=== Exercise goal ===
Isolate every line in the records below with "frame" in it.

=== The data ===

=== Begin Enclosure ===

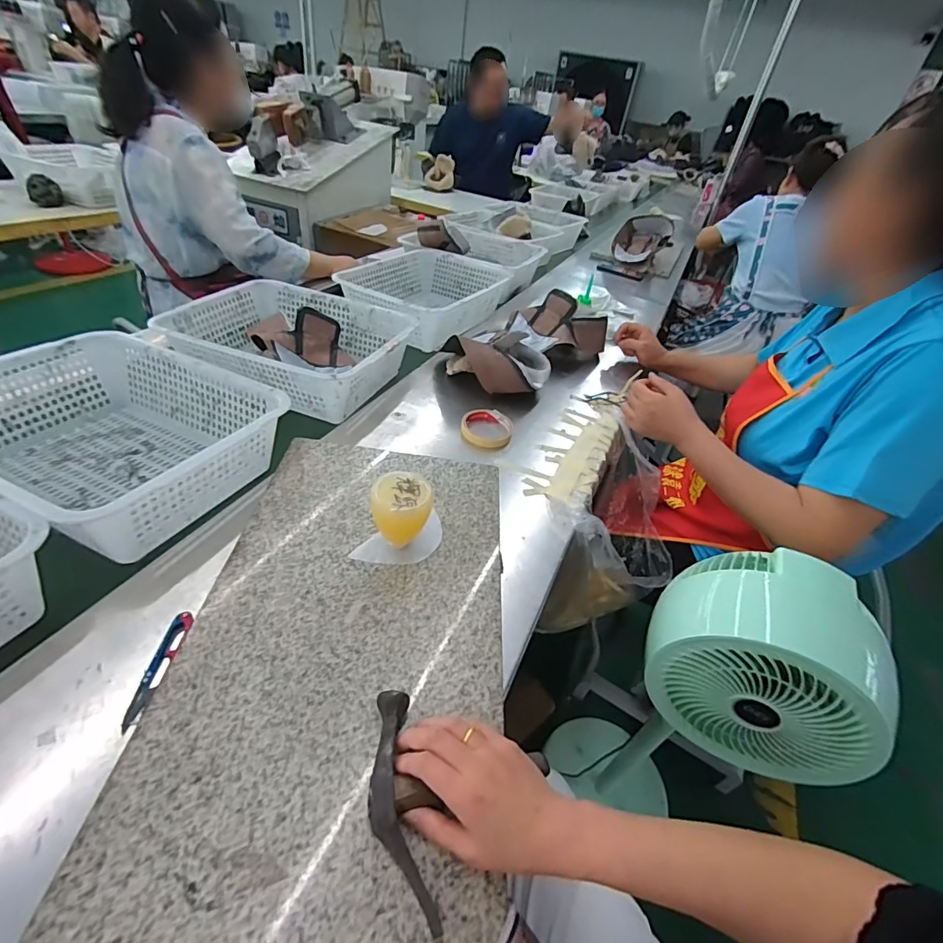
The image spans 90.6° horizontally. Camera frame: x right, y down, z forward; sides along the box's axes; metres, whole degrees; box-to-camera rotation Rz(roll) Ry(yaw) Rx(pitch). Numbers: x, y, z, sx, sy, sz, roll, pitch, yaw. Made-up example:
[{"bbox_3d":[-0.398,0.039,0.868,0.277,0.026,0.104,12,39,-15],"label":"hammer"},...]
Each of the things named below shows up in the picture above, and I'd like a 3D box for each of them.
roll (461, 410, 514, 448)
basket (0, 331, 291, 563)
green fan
[{"bbox_3d":[0.026,-0.073,0.789,0.084,0.024,0.088,5,40,-5],"label":"roll"},{"bbox_3d":[-0.483,-0.047,0.623,0.365,0.122,0.290,22,41,14],"label":"basket"},{"bbox_3d":[0.335,0.421,0.777,0.235,0.800,0.233,26,43,20],"label":"green fan"}]

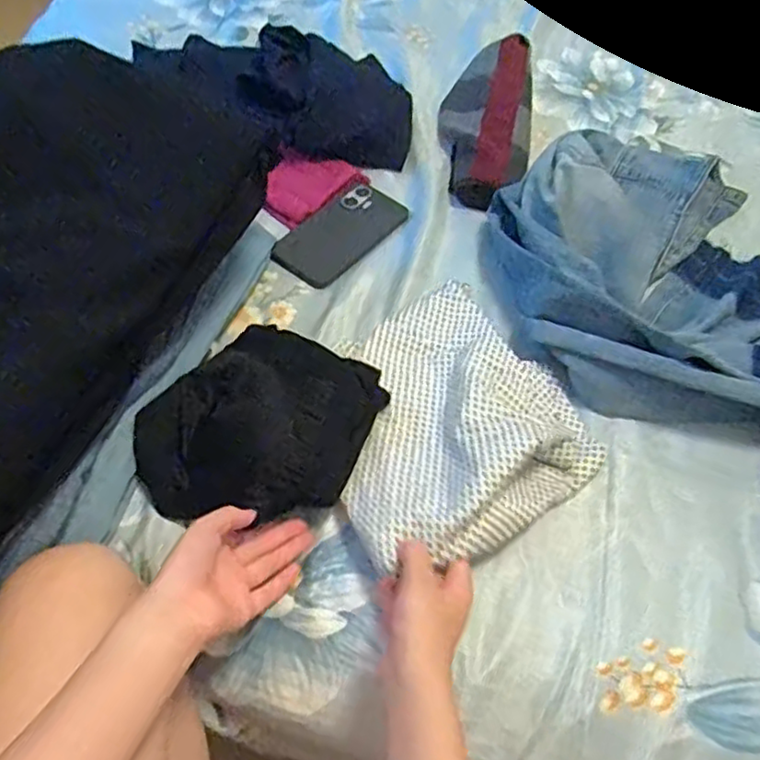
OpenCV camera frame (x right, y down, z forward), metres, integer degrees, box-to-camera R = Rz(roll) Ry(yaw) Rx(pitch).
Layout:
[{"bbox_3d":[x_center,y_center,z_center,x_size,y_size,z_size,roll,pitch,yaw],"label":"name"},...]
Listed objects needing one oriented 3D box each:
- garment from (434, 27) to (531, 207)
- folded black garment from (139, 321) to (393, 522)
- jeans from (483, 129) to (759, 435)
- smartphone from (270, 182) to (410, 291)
[{"bbox_3d":[0.136,-0.336,0.863,0.115,0.056,0.302,6,56,0],"label":"garment"},{"bbox_3d":[-0.104,0.042,0.562,0.167,0.080,0.176,27,58,14],"label":"folded black garment"},{"bbox_3d":[0.304,-0.134,0.711,0.370,0.086,0.372,15,56,6],"label":"jeans"},{"bbox_3d":[-0.042,-0.171,0.769,0.081,0.016,0.165,37,61,19],"label":"smartphone"}]

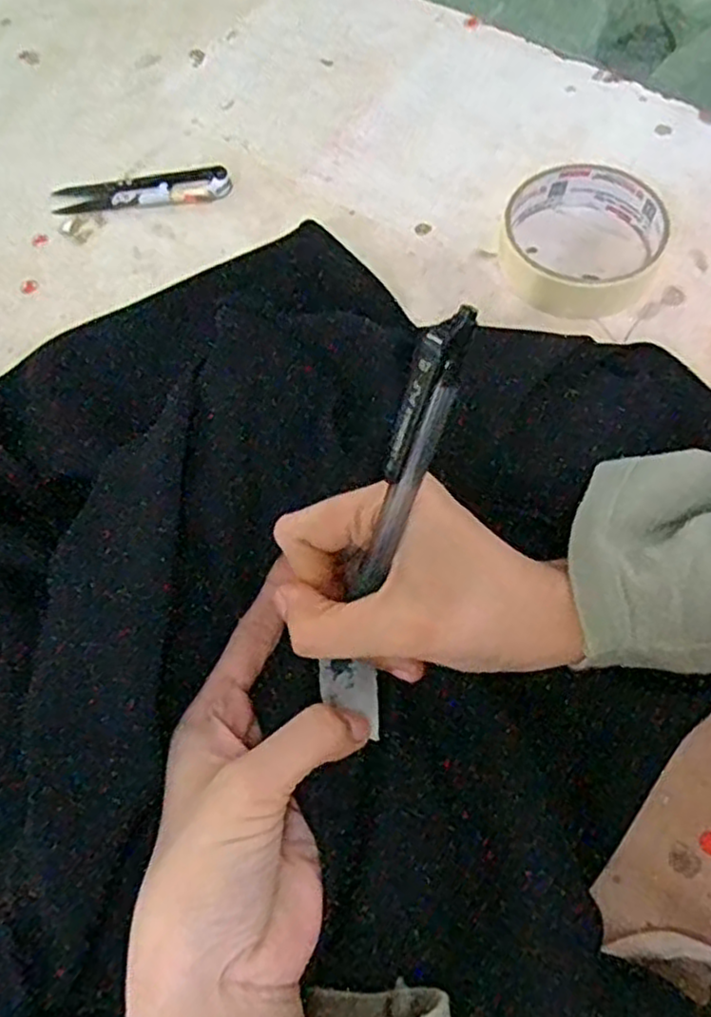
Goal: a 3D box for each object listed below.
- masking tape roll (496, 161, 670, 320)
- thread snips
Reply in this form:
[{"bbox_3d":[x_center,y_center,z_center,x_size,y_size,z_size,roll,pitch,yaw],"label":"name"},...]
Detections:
[{"bbox_3d":[0.117,-0.142,0.375,0.081,0.025,0.081,-1,65,2],"label":"masking tape roll"},{"bbox_3d":[-0.126,-0.186,0.419,0.103,0.009,0.023,-4,65,1],"label":"thread snips"}]

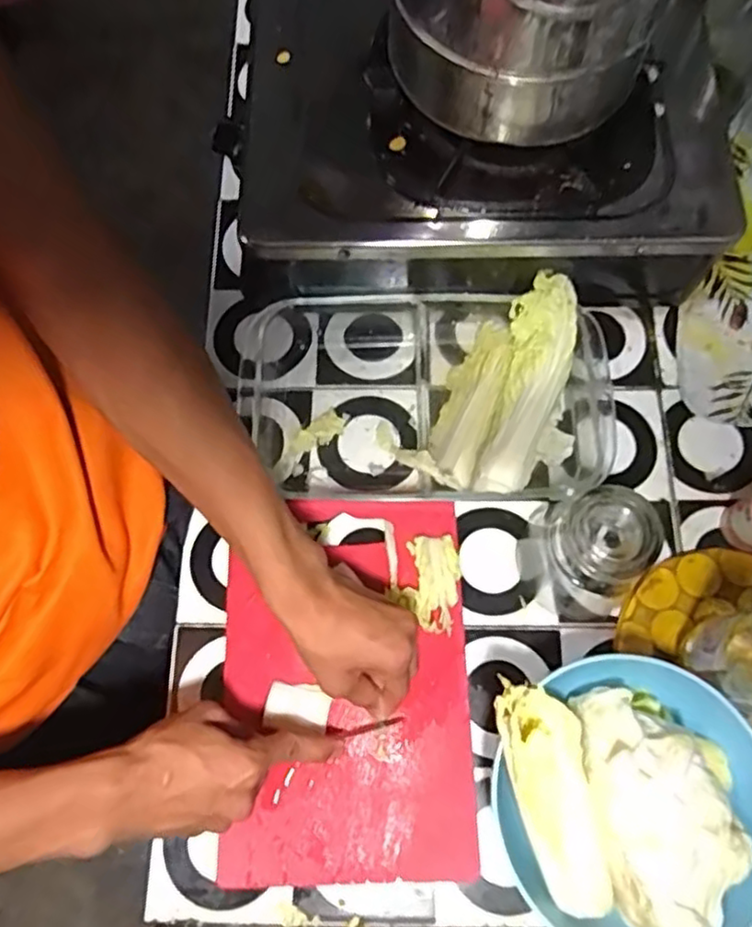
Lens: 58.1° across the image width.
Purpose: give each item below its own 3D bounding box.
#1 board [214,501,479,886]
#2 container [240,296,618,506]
[{"bbox_3d":[-0.023,0.160,0.507,0.180,0.015,0.267,-2,71,1],"label":"board"},{"bbox_3d":[0.042,-0.052,0.554,0.303,0.038,0.170,3,71,2],"label":"container"}]

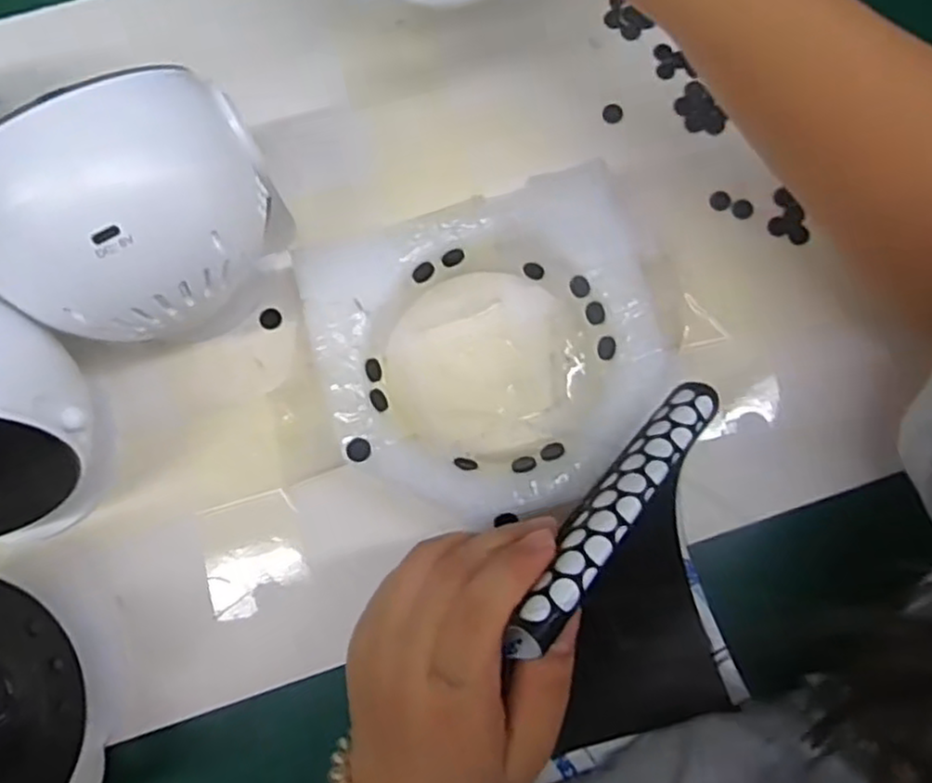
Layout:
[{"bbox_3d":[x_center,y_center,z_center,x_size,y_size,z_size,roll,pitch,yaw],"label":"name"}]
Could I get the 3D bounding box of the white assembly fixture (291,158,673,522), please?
[{"bbox_3d":[0.012,-0.014,0.319,0.143,0.042,0.135,-16,81,-7],"label":"white assembly fixture"}]

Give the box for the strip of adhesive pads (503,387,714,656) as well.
[{"bbox_3d":[0.052,0.039,0.249,0.018,0.022,0.122,40,58,7],"label":"strip of adhesive pads"}]

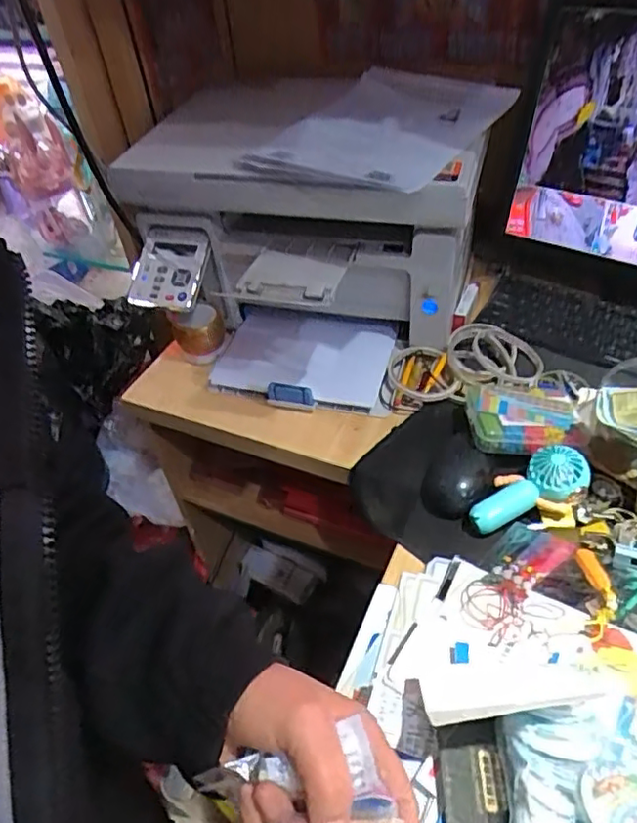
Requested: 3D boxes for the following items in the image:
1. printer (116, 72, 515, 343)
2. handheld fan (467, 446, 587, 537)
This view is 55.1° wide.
[{"bbox_3d":[-0.003,-0.243,0.774,0.402,0.234,0.331,15,50,21],"label":"printer"},{"bbox_3d":[0.200,0.076,0.587,0.119,0.031,0.047,-32,47,5],"label":"handheld fan"}]

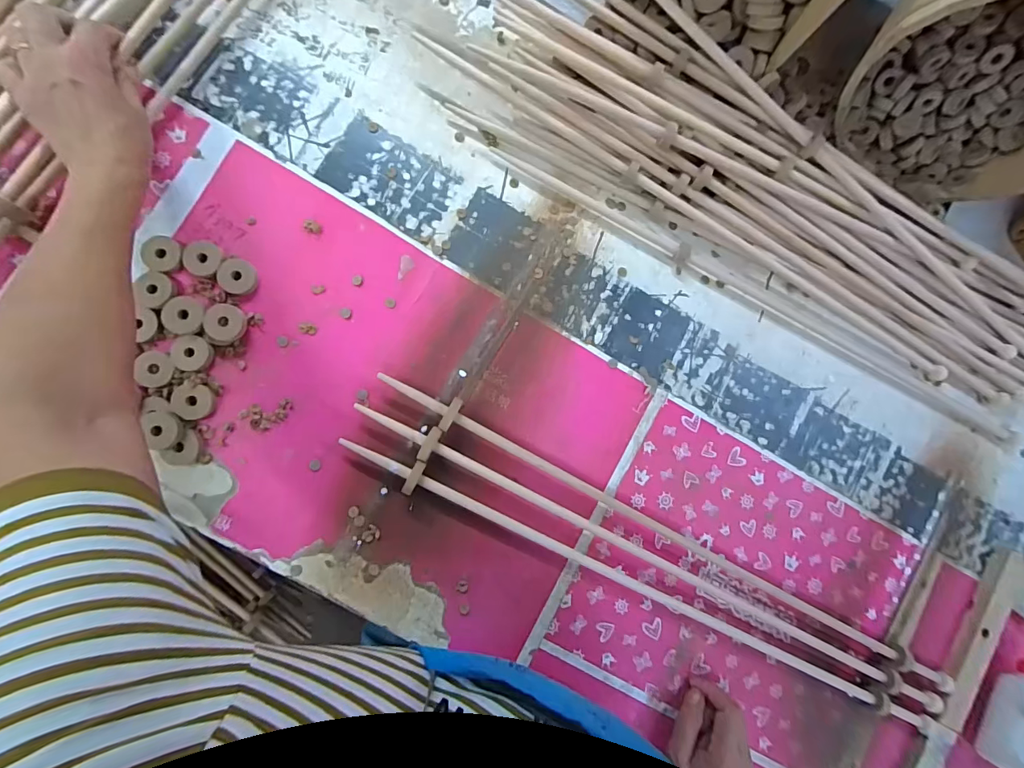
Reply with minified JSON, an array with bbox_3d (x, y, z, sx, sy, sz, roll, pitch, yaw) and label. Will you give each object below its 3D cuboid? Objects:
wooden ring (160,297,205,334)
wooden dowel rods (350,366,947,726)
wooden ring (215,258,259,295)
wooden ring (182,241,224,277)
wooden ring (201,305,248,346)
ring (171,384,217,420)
[{"bbox_3d":[-0.314,-0.065,0.427,0.040,0.009,0.035,3,87,-9],"label":"wooden ring"},{"bbox_3d":[0.158,0.188,0.474,0.695,0.041,0.097,27,86,-4],"label":"wooden dowel rods"},{"bbox_3d":[-0.272,-0.107,0.442,0.036,0.004,0.035,0,87,-10],"label":"wooden ring"},{"bbox_3d":[-0.305,-0.124,0.438,0.035,0.004,0.034,0,87,-10],"label":"wooden ring"},{"bbox_3d":[-0.277,-0.057,0.431,0.035,0.008,0.039,5,87,-9],"label":"wooden ring"},{"bbox_3d":[-0.307,0.018,0.431,0.034,0.004,0.034,1,87,-21],"label":"ring"}]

=== End Enclosure ===

=== Solution for this task ===
The image spans 90.6° horizontally. Camera frame: x right, y down, z forward; sides along the box's axes; metres, whole degrees; box-to-camera rotation Rz(roll) Ry(yaw) Rx(pitch). Numbers: x, y, z, sx, sy, sz, roll, pitch, yaw. Made-up example:
OpenCV camera frame (x right, y down, z forward), metres, integer degrees, box-to-camera R = Rz(roll) Ry(yaw) Rx(pitch).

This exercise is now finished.